• **Document passage**:
Stasanor (; lived 4th century BC) was a native of Soli in Cyprus, who held a distinguished position among the officers of Alexander the Great.

Stasanor, officer of Alexander
Stasanor probably entered the service of Alexander after the siege of Tyre in 332 BC, but the first occasion on which his name is mentioned is during the campaign in Bactria, when he was detached by Alexander with a strong force to reduce Arsames, the revolted satrap of Aria. This service, in conjunction with Phrataphernes, he successfully accomplished, and rejoined Alexander at Zariaspa in the autumn of 328, bringing with him Arsames himself as a captive, as well as Barzanes, who had been appointed by Bessus satrap of Parthia.

Stasanor the Satrap

As a reward for this exploit Stasanor obtained the satrapy of Aria, which was, however, soon after changed for that of Drangiana, in the command of which he remained during the whole of Alexander's campaign in India. On the king's return, Stasanor was one of those who met him in Carmania with a very opportune supply of camels and other beasts of burden, but returned to resume the charge of his province when Alexander continued his march towards Persis. In the first partition of the provinces after the death of Alexander in 323, Stasanor retained his former satrapy of Drangiana, but in the subsequent division at Triparadisus in 321, he exchanged it for the more important government of Bactria and Sogdiana.

• **Given material**:
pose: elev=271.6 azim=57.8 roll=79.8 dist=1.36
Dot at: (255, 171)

• **Set problem**:
Reproduce the passage on Stasanor in full, word for word and with its headings in place.

• **Solution for this problem**:
Stasanor (; lived 4th century BC) was a native of Soli in Cyprus, who held a distinguished position among the officers of Alexander the Great.

Stasanor, officer of Alexander
Stasanor probably entered the service of Alexander after the siege of Tyre in 332 BC, but the first occasion on which his name is mentioned is during the campaign in Bactria, when he was detached by Alexander with a strong force to reduce Arsames, the revolted satrap of Aria. This service, in conjunction with Phrataphernes, he successfully accomplished, and rejoined Alexander at Zariaspa in the autumn of 328, bringing with him Arsames himself as a captive, as well as Barzanes, who had been appointed by Bessus satrap of Parthia.

Stasanor the Satrap

As a reward for this exploit Stasanor obtained the satrapy of Aria, which was, however, soon after changed for that of Drangiana, in the command of which he remained during the whole of Alexander's campaign in India. On the king's return, Stasanor was one of those who met him in Carmania with a very opportune supply of camels and other beasts of burden, but returned to resume the charge of his province when Alexander continued his march towards Persis. In the first partition of the provinces after the death of Alexander in 323, Stasanor retained his former satrapy of Drangiana, but in the subsequent division at Triparadisus in 321, he exchanged it for the more important government of Bactria and Sogdiana.